#### [Materials provided]
*****

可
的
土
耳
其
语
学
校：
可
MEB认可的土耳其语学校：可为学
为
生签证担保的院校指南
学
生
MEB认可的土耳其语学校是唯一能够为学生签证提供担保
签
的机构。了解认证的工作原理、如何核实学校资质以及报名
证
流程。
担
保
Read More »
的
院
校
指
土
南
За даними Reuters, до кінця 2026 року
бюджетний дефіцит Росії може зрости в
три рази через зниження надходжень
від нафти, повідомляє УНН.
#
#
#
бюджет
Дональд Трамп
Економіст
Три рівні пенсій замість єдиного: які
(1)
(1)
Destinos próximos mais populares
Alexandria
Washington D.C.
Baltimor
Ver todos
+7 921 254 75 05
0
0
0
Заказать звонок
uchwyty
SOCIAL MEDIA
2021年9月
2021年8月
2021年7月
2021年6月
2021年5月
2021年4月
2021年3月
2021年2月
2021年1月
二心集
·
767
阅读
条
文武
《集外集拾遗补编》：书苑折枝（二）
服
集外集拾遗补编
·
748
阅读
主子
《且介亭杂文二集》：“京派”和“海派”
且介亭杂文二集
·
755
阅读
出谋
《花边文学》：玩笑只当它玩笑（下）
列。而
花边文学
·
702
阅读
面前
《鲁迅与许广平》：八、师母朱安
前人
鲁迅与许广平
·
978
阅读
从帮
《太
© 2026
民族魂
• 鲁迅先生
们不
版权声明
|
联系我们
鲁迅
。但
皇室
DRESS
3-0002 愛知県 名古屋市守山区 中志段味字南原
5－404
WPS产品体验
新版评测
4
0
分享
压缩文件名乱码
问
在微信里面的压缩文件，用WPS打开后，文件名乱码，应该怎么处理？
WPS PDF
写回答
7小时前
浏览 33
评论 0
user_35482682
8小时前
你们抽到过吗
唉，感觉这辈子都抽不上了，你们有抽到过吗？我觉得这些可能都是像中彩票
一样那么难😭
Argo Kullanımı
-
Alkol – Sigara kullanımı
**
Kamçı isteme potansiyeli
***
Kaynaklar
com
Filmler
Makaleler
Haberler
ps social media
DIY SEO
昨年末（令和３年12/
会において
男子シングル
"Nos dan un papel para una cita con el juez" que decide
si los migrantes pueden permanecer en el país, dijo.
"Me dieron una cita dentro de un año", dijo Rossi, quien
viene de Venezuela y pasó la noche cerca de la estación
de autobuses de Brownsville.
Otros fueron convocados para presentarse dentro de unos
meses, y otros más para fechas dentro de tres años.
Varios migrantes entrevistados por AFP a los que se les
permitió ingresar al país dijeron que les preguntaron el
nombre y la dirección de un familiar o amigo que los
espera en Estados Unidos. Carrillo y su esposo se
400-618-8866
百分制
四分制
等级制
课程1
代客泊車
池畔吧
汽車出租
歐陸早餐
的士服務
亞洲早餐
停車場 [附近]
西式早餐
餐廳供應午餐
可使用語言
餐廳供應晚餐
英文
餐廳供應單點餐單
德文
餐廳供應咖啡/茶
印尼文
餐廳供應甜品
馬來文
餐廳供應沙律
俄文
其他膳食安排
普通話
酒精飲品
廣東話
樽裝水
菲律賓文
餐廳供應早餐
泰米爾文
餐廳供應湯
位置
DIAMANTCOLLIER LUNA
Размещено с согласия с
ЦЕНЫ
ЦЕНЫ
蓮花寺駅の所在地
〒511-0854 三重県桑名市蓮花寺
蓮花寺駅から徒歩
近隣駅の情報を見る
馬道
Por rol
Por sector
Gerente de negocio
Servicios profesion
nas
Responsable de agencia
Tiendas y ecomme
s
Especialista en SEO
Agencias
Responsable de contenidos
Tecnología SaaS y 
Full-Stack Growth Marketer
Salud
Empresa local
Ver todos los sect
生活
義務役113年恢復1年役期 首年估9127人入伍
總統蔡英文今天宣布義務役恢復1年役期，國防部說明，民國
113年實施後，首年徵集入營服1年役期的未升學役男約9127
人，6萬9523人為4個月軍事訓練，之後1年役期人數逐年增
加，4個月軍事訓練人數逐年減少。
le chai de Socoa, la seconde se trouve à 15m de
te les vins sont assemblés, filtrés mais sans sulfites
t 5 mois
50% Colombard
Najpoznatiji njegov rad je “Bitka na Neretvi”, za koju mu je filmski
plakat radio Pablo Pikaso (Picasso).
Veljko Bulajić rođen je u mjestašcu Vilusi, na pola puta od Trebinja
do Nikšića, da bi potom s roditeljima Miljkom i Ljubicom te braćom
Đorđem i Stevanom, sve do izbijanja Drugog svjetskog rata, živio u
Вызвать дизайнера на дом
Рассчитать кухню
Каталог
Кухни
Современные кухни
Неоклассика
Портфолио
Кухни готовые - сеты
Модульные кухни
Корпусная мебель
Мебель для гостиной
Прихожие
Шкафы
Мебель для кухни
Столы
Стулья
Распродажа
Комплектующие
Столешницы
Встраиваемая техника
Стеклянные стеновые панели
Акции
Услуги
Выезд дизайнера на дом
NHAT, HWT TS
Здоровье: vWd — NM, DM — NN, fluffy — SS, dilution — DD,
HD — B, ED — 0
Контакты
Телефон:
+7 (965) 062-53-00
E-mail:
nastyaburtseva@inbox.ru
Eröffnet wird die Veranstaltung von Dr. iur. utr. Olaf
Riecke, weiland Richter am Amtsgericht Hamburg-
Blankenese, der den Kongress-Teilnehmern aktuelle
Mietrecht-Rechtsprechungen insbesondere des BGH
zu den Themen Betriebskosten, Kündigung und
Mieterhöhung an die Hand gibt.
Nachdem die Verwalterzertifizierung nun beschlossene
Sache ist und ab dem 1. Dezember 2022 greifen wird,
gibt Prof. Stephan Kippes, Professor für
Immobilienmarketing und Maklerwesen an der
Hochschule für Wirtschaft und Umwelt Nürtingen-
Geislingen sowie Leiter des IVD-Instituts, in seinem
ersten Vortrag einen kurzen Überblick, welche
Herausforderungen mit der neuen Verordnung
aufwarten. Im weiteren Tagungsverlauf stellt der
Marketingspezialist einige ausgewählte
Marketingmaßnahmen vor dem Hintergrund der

*****

#### [What is required]
Reproduce the rows from the first line through the line containing "user_35482682", inclusive, replacing "Alexandria" with "Richmond" and leaving everything else unchanged.

#### [Problem solution]
可
的
土
耳
其
语
学
校：
可
MEB认可的土耳其语学校：可为学
为
生签证担保的院校指南
学
生
MEB认可的土耳其语学校是唯一能够为学生签证提供担保
签
的机构。了解认证的工作原理、如何核实学校资质以及报名
证
流程。
担
保
Read More »
的
院
校
指
土
南
За даними Reuters, до кінця 2026 року
бюджетний дефіцит Росії може зрости в
три рази через зниження надходжень
від нафти, повідомляє УНН.
#
#
#
бюджет
Дональд Трамп
Економіст
Три рівні пенсій замість єдиного: які
(1)
(1)
Destinos próximos mais populares
Richmond
Washington D.C.
Baltimor
Ver todos
+7 921 254 75 05
0
0
0
Заказать звонок
uchwyty
SOCIAL MEDIA
2021年9月
2021年8月
2021年7月
2021年6月
2021年5月
2021年4月
2021年3月
2021年2月
2021年1月
二心集
·
767
阅读
条
文武
《集外集拾遗补编》：书苑折枝（二）
服
集外集拾遗补编
·
748
阅读
主子
《且介亭杂文二集》：“京派”和“海派”
且介亭杂文二集
·
755
阅读
出谋
《花边文学》：玩笑只当它玩笑（下）
列。而
花边文学
·
702
阅读
面前
《鲁迅与许广平》：八、师母朱安
前人
鲁迅与许广平
·
978
阅读
从帮
《太
© 2026
民族魂
• 鲁迅先生
们不
版权声明
|
联系我们
鲁迅
。但
皇室
DRESS
3-0002 愛知県 名古屋市守山区 中志段味字南原
5－404
WPS产品体验
新版评测
4
0
分享
压缩文件名乱码
问
在微信里面的压缩文件，用WPS打开后，文件名乱码，应该怎么处理？
WPS PDF
写回答
7小时前
浏览 33
评论 0
user_35482682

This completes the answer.